I am locked & loaded with the largest % of my PF currently sitting in what’s also known as the ” Devils Metal ” LOL…. not much to do not except to sit back & enjoy the ride IMO…..
That’s my 2-cents – we will see how this plays out in the following couple weeks!!
All the best Schmed,
Ya the fundamental story for gold hasn’t changed. This most recent correction was slash is a reversion to the mean. The market went nuts upon the announcement of QE thinking that rampant inflation would immediately take over. That didn’t happen, the data improved a little….so people sold some gold. Inflation will come back and probably hard someday…Once the natural bid comes back and working with a massively increased m base. There are obviously some pretty major deflationary forces at work still in the short term but they will eventually wash and people holding gold will be proven smart once again…..I think haha
Great breakdown JSkogs ( much better than mine ) – makes absolutely perfect sense.
Hope you’re having a great holiday season, and maybe even catching a bit of this dollar weakness.
Thanks Kong! You as well bro! Had a nice time with my kids and family. Did a little snowboarding. I have 4 yr old twins so I took them skiing for a bit and one of them snowmobiling. Good times for sure.

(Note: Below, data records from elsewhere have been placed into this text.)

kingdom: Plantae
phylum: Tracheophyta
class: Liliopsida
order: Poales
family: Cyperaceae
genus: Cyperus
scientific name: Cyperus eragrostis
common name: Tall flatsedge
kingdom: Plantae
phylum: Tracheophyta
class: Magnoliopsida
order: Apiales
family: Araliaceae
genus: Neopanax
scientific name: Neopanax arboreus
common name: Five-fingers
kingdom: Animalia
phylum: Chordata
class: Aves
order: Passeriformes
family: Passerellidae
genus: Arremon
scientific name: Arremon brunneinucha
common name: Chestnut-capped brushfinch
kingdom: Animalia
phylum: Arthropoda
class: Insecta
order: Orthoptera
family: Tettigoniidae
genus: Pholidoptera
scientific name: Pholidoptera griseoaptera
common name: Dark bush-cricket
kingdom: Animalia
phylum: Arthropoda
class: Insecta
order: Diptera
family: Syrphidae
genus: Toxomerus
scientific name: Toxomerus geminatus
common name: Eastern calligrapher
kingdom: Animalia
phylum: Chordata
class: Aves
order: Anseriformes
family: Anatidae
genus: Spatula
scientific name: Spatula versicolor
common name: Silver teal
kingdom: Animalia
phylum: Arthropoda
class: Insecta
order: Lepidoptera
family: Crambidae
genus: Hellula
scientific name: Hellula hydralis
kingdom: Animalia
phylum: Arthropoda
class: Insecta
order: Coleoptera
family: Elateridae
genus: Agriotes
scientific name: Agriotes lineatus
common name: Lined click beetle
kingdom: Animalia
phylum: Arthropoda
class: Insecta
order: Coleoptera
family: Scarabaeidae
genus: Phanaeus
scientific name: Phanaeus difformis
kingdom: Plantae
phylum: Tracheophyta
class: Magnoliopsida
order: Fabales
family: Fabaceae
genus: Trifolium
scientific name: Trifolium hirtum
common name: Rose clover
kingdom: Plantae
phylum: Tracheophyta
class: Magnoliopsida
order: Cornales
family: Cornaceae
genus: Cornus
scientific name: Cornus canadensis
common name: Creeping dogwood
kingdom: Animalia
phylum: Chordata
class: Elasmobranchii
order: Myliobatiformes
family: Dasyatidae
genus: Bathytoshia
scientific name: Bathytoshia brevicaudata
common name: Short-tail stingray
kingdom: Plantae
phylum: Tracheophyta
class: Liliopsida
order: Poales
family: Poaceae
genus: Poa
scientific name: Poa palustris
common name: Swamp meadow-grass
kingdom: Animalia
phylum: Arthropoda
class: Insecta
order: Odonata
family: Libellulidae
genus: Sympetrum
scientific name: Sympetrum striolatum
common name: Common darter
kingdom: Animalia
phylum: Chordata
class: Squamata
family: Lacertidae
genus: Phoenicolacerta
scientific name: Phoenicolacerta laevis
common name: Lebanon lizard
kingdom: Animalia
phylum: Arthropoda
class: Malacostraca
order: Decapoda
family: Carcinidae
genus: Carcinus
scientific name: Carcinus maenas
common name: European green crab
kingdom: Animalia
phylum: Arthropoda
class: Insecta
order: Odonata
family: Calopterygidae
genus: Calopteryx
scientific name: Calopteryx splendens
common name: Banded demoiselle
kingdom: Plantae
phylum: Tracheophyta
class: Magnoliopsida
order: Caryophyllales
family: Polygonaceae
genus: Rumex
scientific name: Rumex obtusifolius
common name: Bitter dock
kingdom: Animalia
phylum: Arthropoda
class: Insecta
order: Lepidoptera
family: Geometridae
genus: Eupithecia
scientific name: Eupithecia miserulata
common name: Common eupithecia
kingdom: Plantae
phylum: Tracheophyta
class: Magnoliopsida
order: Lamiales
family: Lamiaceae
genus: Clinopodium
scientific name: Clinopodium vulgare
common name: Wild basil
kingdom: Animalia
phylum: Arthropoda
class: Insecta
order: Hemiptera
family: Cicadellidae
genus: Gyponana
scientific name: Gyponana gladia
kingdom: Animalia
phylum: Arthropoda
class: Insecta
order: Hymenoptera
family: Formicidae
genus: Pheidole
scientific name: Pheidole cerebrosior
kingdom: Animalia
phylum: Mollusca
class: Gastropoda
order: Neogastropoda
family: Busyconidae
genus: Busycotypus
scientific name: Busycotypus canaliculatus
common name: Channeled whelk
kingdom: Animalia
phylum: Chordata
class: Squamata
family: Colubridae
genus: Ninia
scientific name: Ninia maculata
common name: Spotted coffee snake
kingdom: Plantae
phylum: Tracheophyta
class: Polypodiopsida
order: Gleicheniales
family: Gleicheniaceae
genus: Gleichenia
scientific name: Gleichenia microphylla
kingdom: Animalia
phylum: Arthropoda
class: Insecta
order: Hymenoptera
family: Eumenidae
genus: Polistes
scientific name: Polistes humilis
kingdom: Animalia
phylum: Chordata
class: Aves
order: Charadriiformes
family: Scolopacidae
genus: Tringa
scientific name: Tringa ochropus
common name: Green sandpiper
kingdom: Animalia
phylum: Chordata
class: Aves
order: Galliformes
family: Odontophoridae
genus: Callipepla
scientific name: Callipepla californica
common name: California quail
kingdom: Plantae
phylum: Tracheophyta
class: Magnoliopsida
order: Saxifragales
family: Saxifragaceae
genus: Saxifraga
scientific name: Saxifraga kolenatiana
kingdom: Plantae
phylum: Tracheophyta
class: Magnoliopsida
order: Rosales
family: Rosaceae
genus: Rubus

Caught a little bit of dollar weakness but for whatever reason I haven’t traded the usd much for the last few weeks. Traded some yen shorts via the European currencies and some yen longs (current holdings).via the commods. Been pretty dormant over the last 2 weeks though. Looking to fire it up proper this week though bro!
Gracias, Senor Kong.
We can take today’s trade as an example. Though the dollar slipped, gold and its shares kept sliding, too!
Feliz Ano Nuevo, PT
The QE was a bit of a success http://www.federalreserve.gov/newsevents/speech/powell20131011a.htm
After Powell’s speech unemployment claims rose and now they are saying this http://www.reuters.com/article/2014/01/04/us-usa-fed-rosengren-idUSBREA0309420140104?feedType=RSS&feedName=businessNews and http://www.bloomberg.com/news/2014-01-04/dudley-sees-fed-needs-better-grasp-of-how-qe-works.html
maybe they were wrong on cutting QE and is hinting to increase QE to sustain growth and employment.